Our English Bibles have been divided up into over 31,000 verses. Each verse has the innate
ability to teach us something that God wants us to know (Deuteronomy 29:29). Included in these
teachings are some wonderful words of peace, comfort and joy. However, there are also passages of
warning and rebuke as well as plainly stated commands from God. We could choose to overlook the
latter types of passages in favor of the former, thus focusing on only those verses that make us “feel
good.” In so doing, we would be neglecting inspired words that were written to reprove, correct and
instruct us in righteousness (I Timothy 3:16-17). We would be rejecting “all the counsel of God” (Acts
20:27) in favor of that which tickled our ears (II Timothy 4:2-4). In John 12:48 Jesus said, “the word
that I have spoken, the same shall judge him in the last day.” It’s obvious from this statement and
from the statement regarding the opening of the books in judgment (Revelation 20:12) that it is the
Gospel of Christ in its entirety that shall be the standard of judgment in the end. We cannot pick and
choose what we want to hear and read.

Having said all this, let’s return to Paul’s question. “Am I therefore become your enemy, because I
tell you the truth?” There are those who will sing the praises of a preacher, teacher or writer as he
says those things with which they agree. Let that same preacher, teacher or writer say something that
is challenging or even outright contradictory of these individuals’ wants or lifestyles, however, and
witness a fascinating change in their attitudes. The preacher, teacher or writer is now meddling. He is
no longer delivering God’s truth but instead is advancing his opinion. When formerly bouquets of
praise were tossed his way, now brickbats of animosity are hurled at him. The preacher, teacher or
writer has not changed. His mindset toward those he is teaching has not changed. The difference in
this scenario is that now people are hearing or reading something that convicts them and urges them
to change, and change, even that clearly demanded by God, is very often met with resistance.

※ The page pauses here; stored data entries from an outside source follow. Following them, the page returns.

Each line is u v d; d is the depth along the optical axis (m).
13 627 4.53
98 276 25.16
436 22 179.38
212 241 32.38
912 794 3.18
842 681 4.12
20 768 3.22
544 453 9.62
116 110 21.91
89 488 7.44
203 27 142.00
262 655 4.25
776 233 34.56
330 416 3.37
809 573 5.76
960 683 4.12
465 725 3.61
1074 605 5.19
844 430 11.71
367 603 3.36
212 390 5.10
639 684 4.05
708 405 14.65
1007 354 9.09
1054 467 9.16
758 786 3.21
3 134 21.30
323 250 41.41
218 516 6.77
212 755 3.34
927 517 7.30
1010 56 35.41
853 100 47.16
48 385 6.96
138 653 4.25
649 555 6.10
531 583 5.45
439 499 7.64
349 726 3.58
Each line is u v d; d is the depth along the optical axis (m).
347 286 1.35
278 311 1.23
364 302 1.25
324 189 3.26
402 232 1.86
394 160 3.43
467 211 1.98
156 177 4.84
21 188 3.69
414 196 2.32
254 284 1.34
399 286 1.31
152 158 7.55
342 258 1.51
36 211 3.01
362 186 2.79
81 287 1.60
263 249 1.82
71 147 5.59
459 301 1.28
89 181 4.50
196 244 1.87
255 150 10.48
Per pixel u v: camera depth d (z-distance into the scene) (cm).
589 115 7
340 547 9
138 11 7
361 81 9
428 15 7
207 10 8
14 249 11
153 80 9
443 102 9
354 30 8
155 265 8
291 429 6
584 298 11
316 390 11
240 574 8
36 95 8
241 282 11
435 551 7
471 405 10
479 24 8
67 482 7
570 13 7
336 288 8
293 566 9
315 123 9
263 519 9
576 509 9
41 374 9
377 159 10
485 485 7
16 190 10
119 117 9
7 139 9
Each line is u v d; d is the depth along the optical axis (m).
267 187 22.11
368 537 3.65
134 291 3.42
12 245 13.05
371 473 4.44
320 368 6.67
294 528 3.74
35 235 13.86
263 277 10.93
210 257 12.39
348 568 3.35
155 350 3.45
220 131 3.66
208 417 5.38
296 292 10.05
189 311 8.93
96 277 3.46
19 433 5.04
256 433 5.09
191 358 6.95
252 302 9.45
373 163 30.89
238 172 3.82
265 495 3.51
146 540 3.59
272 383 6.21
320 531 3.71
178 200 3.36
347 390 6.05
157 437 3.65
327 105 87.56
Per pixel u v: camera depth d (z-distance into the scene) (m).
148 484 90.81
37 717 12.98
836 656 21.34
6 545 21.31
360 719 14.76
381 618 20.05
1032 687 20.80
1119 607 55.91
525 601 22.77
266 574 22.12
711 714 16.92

What changed in the relationship between Paul and the Galatian churches? Did he as the writer
become mean-spirited and hateful? No, he had the same love for them as he had previously had.
What changed then? Was the change not in the hearts of those brethren who did not want to be told
what to do? Was it not the case that they didn’t want anyone correcting them? Did they not want to
just keep on going the way they wanted to go, regardless of the eternal direction it was taking them?

It is required of Christians that we speak the truth in love (Ephesians 4:15). Doing so involves
reproving and rebuking (II Timothy 4:2). It’s sad that our doing so sometimes turns people against us
but we must not hesitate to tell the truth. In like manner, we must be sure that we ourselves accept
correction when it is evident from the Scriptures that our actions are not pleasing to God. We must
turn to God’s Word to determine the validity of the correction and then humbly accept it.